Knockdown of FAM13A suppresses CORL-105 lung cancer cell migration. The migration of A549 cells with FAM13A knockdown and controls was monitored for 96 h under normoxia and hypoxia conditions. The inserts were used to generate a defined gap for measuring the migratory rates. Cell suspension in low serum media was added to the open end at the top of the insert. The cells were incubated overnight to form the monolayer. After 24 h inserts were removed from wells. The wound healing closure was visualized under a light microscope, images were taken in 24 h intervals. (A) Representative microscopy images of the wound-healing assay (magnification, ×10). Images of FAM13A depleted cells (FAM13A sh2RNA) and control (Ctr sh1RNA NT2) cells, cultured under normoxia (left panel) and hypoxia (right panel), were taken at the time 0 h, 48 h and 96 h of wounding. (B,C) Wound confluence (% of wound closure) was measured at 5 time points (0 h, 24 h, 48 h, 72 h, 96 h) after wound generation for FAM13A knockdown CORL-105 cells: FAM13A sh1RNA (red), FAM13A sh2RNA (green) and controls: Ctr shRNA NT2 (black), Ctr shRNA SCR (grey) cultured in normal oxygen concentration (B) and under hypoxia (C). Data is expressed as the mean ± SEM of n = 3 exp. A two-way ANOVA with Bonferroni posttest was used for statistical analysis. p values ≤ 0.05 indicate a significant difference, as marked by an asterisk (** p < 0.01, *** p < 0.001).

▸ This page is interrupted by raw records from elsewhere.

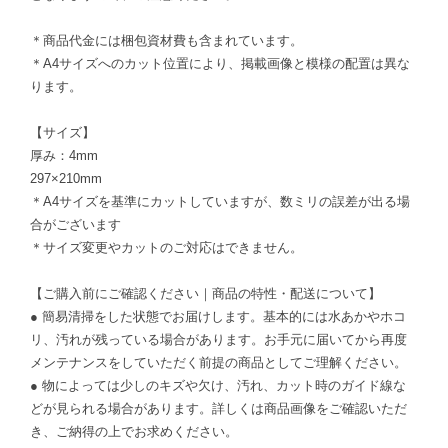
＊商品代金には梱包資材費も含まれています。
＊A4サイズへのカット位置により、掲載画像と模様の配置は異な
ります。
【サイズ】
厚み：4mm
297×210mm
＊A4サイズを基準にカットしていますが、数ミリの誤差が出る場
合がございます
＊サイズ変更やカットのご対応はできません。
【ご購入前にご確認ください｜商品の特性・配送について】
● 簡易清掃をした状態でお届けします。基本的には水あかやホコ
リ、汚れが残っている場合があります。お手元に届いてから再度
メンテナンスをしていただく前提の商品としてご理解ください。
● 物によっては少しのキズや欠け、汚れ、カット時のガイド線な
どが見られる場合があります。詳しくは商品画像をご確認いただ
き、ご納得の上でお求めください。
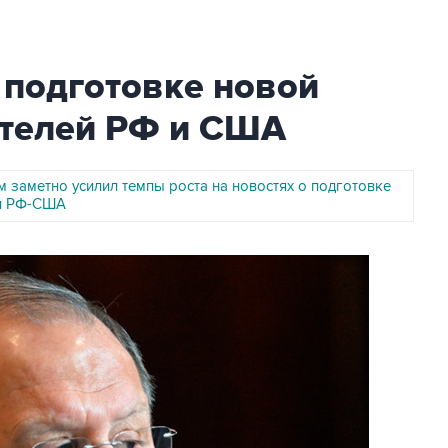
 подготовке новой
ителей РФ и США
 заметно усилил темпы роста на новостях о подготовке
чи РФ-США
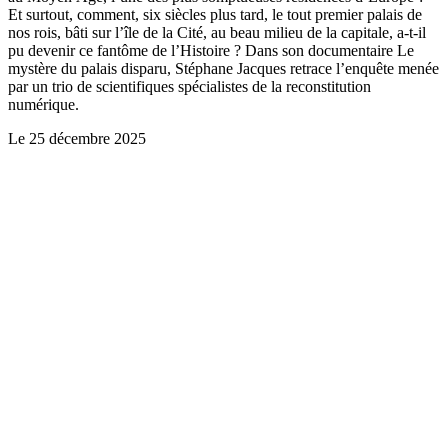
Et surtout, comment, six siècles plus tard, le tout premier palais de
nos rois, bâti sur l’île de la Cité, au beau milieu de la capitale, a-t-il
pu devenir ce fantôme de l’Histoire ? Dans son documentaire Le
mystère du palais disparu, Stéphane Jacques retrace l’enquête menée
par un trio de scientifiques spécialistes de la reconstitution
numérique.
Le
25 décembre 2025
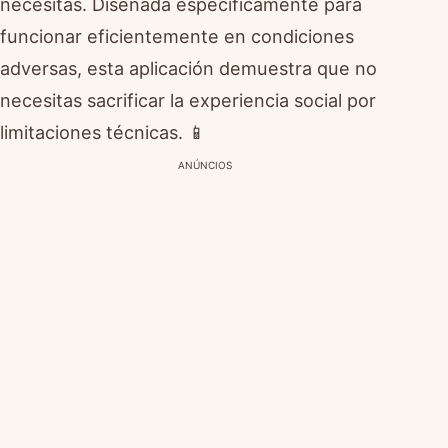
necesitas. Diseñada específicamente para
funcionar eficientemente en condiciones
adversas, esta aplicación demuestra que no
necesitas sacrificar la experiencia social por
limitaciones técnicas. 📱
ANÚNCIOS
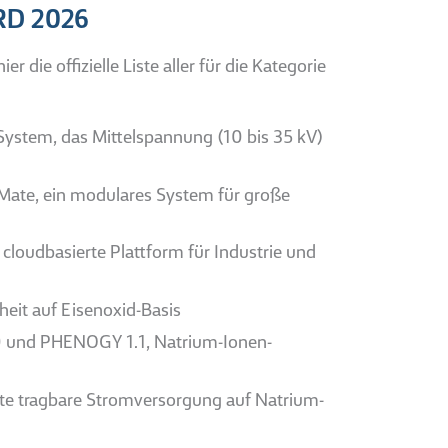
ARD 2026
die offizielle Liste aller für die Kategorie
System, das Mittelspannung (10 bis 35 kV)
Mate, ein modulares System für große
loudbasierte Plattform für Industrie und
heit auf Eisenoxid-Basis
 und PHENOGY 1.1, Natrium-Ionen-
te tragbare Stromversorgung auf Natrium-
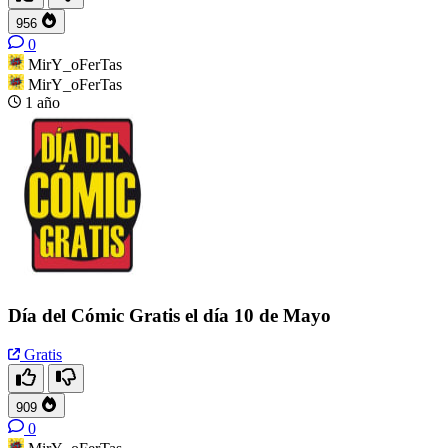
956
0
MirY_oFerTas
MirY_oFerTas
1 año
Día del Cómic Gratis el día 10 de Mayo
Gratis
909
0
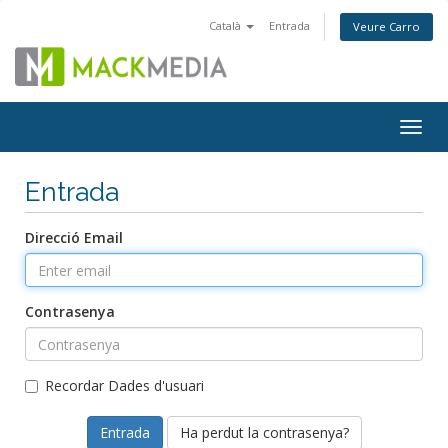
Català
Entrada
Veure Carro
Togg
navig
Entrada
Direcció Email
Contrasenya
Recordar Dades d'usuari
Ha perdut la contrasenya?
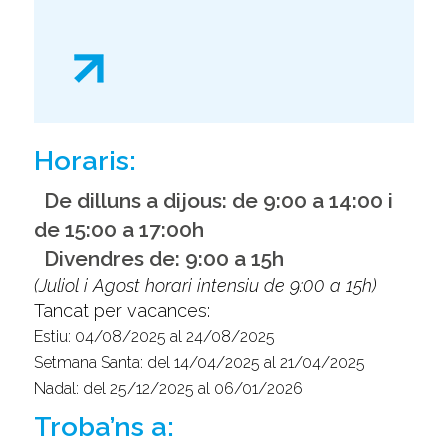
Horaris:
De dilluns a dijous: de 9:00 a 14:00 i
de 15:00 a 17:00h
Divendres de: 9:00 a 15h
(Juliol i Agost horari intensiu de 9:00 a 15h)
Tancat per vacances:
Estiu: 04/08/2025 al 24/08/2025
Setmana Santa: del 14/04/2025 al 21/04/2025
Nadal: del 25/12/2025 al 06/01/2026
Troba’ns a:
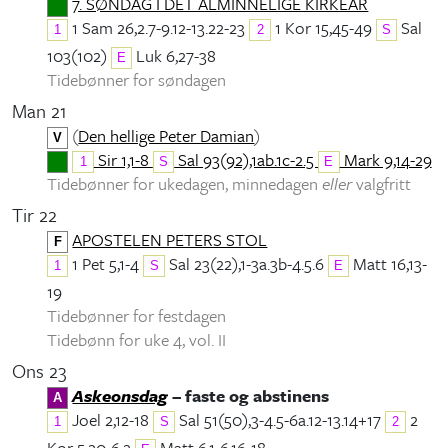
7. SØNDAG I DET ALMINNELIGE KIRKEÅR
1 Sam 26,2.7-9.12-13.22-23
1 Kor 15,45-49
Sal
1
2
S
103(102)
Luk 6,27-38
E
Tidebønner for søndagen
Man 21
(
Den hellige Peter Damian
)
V
Sir 1,1-8
Sal 93(92),1ab.1c-2.5
Mark 9,14-29
1
S
E
Tidebønner for ukedagen, minnedagen
eller
valgfritt
Tir 22
APOSTELEN PETERS STOL
F
1 Pet 5,1-4
Sal 23(22),1-3a.3b-4.5.6
Matt 16,13-
1
S
E
19
Tidebønner for festdagen
Tidebønn for uke 4, vol. II
Ons 23
Askeonsdag
– faste og abstinens
A
Joel 2,12-18
Sal 51(50),3-4.5-6a.12-13.14+17
2
1
S
2
Kor 5,20-6,2
Matt 6,1-6.16-18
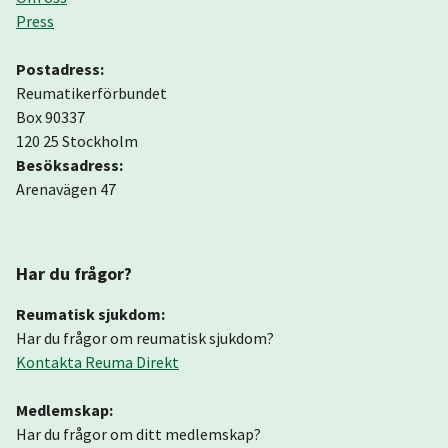
Press
Postadress:
Reumatikerförbundet
Box 90337
120 25 Stockholm
Besöksadress:
Arenavägen 47
Har du frågor?
Reumatisk sjukdom:
Har du frågor om reumatisk sjukdom?
Kontakta Reuma Direkt
Medlemskap:
Har du frågor om ditt medlemskap?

The experiments were performed in triplicate and repeated three times.

Figure 5

FAM13A knockdown inhibits invasion of A549 lung cancer cells. The influence of FAM13A silencing on the invasive properties of A549 cells was analyzed by the transwell invasion assay. Amount of A549 invasive cells were quantified using a colorimetric method (OD 560 nm) after 48 h of culture in normoxia and hypoxia. (A) OD values of invasive A549 FAM13Ash1 (red), FAM13Ash2 (green) cells were decreased remarkably compared with control CtrNT2 (light grey), CtrSCR (dark grey) cells, cultured under normoxia (left panel) and hypoxia (right panel). Data is expressed as the mean ± SEM of n = 3 exp., student’s t-test (two-tailed), * p < 0.05. (B) Averages of invasion rates are presented for A549 FAM13Ash1 and FAM13Ash2 (red), cells measured as percent of control CtrNT2 (light grey), CtrSCR (dark grey) cells, cultured under normoxia (left panel) and hypoxia (right panel). Data is expressed as the mean ± SEM of n = 3 exp., student’s t-test (two-tailed), * p < 0.05.

Figure 6

Stable knockdown of FAM13A promotes F-actin cytoskeletal reorganization. The FAM13A depleted cells (FAM13Ash1, FAM13Ash2) and control (CtrSCR, CtrNT2) cells, were cultured under normoxia and hypoxia for 72 h. After incubation, the cells were fixed, permeabilized and stained with Alexa Fluor^® 568 phalloidin for actin filaments visualization and DAPI for nuclei. The cells were observed under a fluorescence microscope. Example images (scale bar 25 μm) of the diverse F-actin organization phenotypes induced by FAM13A gene silencing in normoxia (A) and chronic hypoxia (B). A549 cells with stable FAM13A knockdown (gfp positive) were stained with phalloidin for F-actin (red), with DAPI for nuclei (blue). Representative single and overlaid images of immunofluorescence staining were present (magnification, ×63). The arrowheads indicate F-actin aggregates and accumulations of F-actin punctae.